The Dignio platform’s functions for self-management support were available for individual tailoring, and, as a result of the main project’s development study, the functions and content were customised to the two patient populations for relevant digital communication with the NNs. Registered nurses engaged as NNs will offer support during the transition phase from hospital to home through DignioPrevent with the objectives of providing feedback on monitoring results and improving patient outcomes, thus facilitating patients in participating in self-management tasks. The patients will be instructed by the NN regarding how to use the MyDignio application and monitoring devices after providing informed consent at the hospital ward.
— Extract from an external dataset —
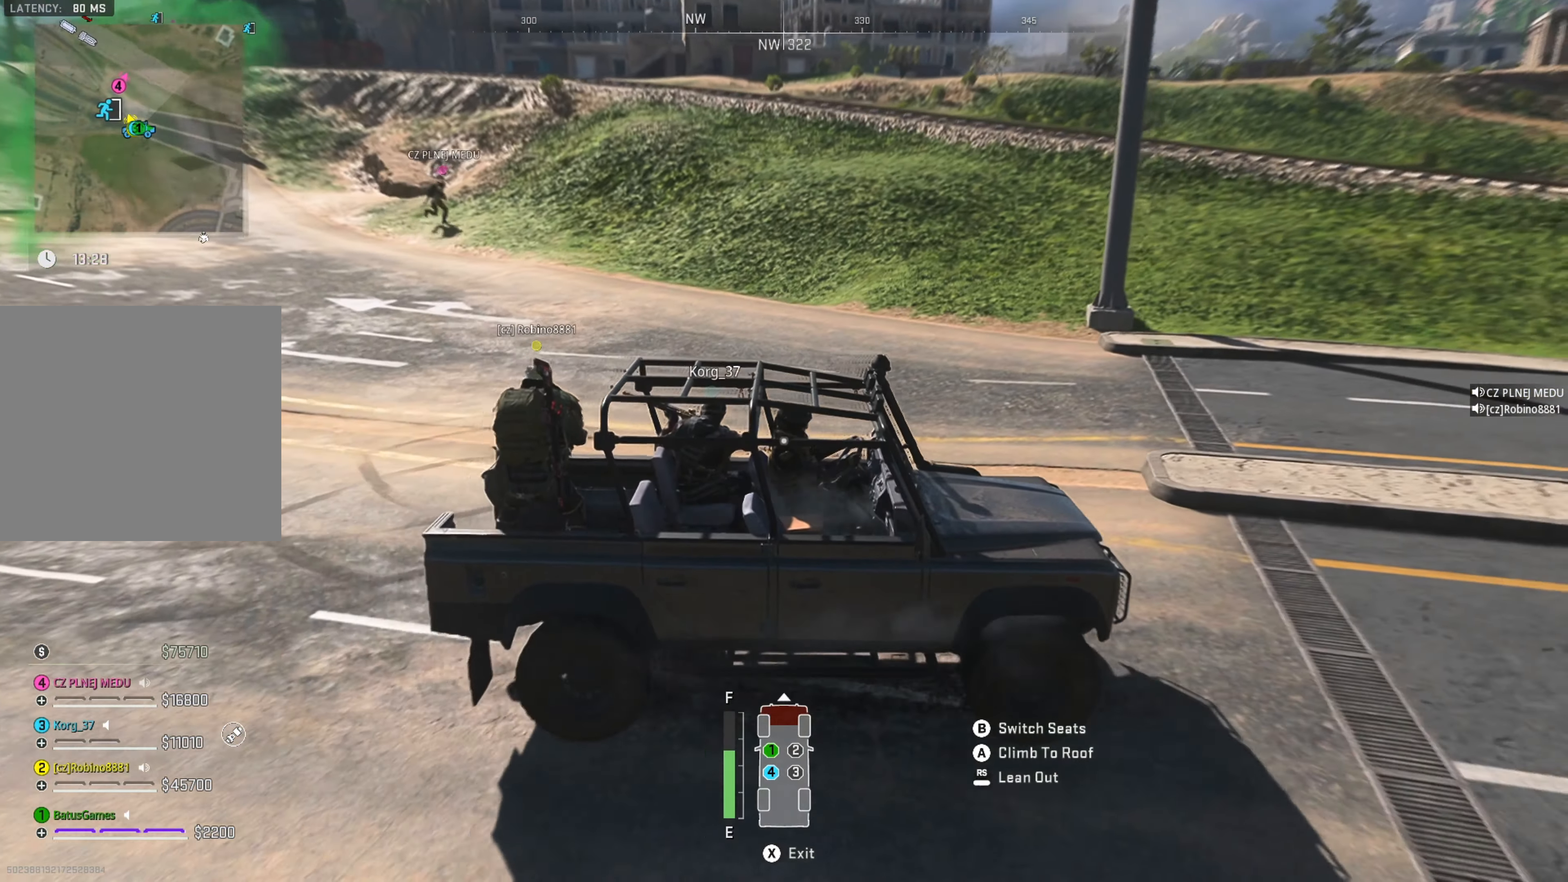
{"buttons": [], "left_stick": "left", "right_stick": "center", "events": [[17, "right_stick", "left"], [217, "right_stick", "center"]]}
The patients will be encouraged to measure their body weight (both HF and CRC patients), temperature (only CRC patients) and blood pressure and heart rate (only HF patients) by using the monitoring devices at least once a day at approximately the same time, thus minimising daily variance caused by meals, micturition and bowel movement. Before the monitoring begins, warning thresholds for body weight, blood pressure, pulse and temperature will be determined for each patient. Telephone contact details to access technical support will also be included in case the participants require additional assistance or encounter technical difficulties. The NN will contact each patient 24–48 hours after discharge to answer any questions about using the tablet and the monitoring devices. Furthermore, the NN will follow-up on the patients, when necessary, over a period of 30 days at home.

Study setting

The study includes participants with HF and CRC from two university hospitals in Norway (study site A and study site B). Study site A is a university hospital in the western part of Norway. It is a local hospital for a population of approximately 370 000 inhabitants. Study site B is a university hospital in the middle part of Norway. It is the local hospital for 327 574 inhabitants and has regional functions for approximately 730 000 inhabitants (as of September 2020).

Eligibility of study participants

To test the eHealth intervention, 20 patients with HF will be recruited from hospital cardiology wards at both study sites. Ten patients treated for CRC will be recruited from a gastrosurgical ward at study site A.

Eligible patients with HF are aged ≥18 years, ejection fraction≤40% and able to speak and write Norwegian. Exclusion criteria for this group of patients include patients on a waiting list for a heart transplant, those who require a Left Assist Ventricular Device, and those with a life expectancy<6 months.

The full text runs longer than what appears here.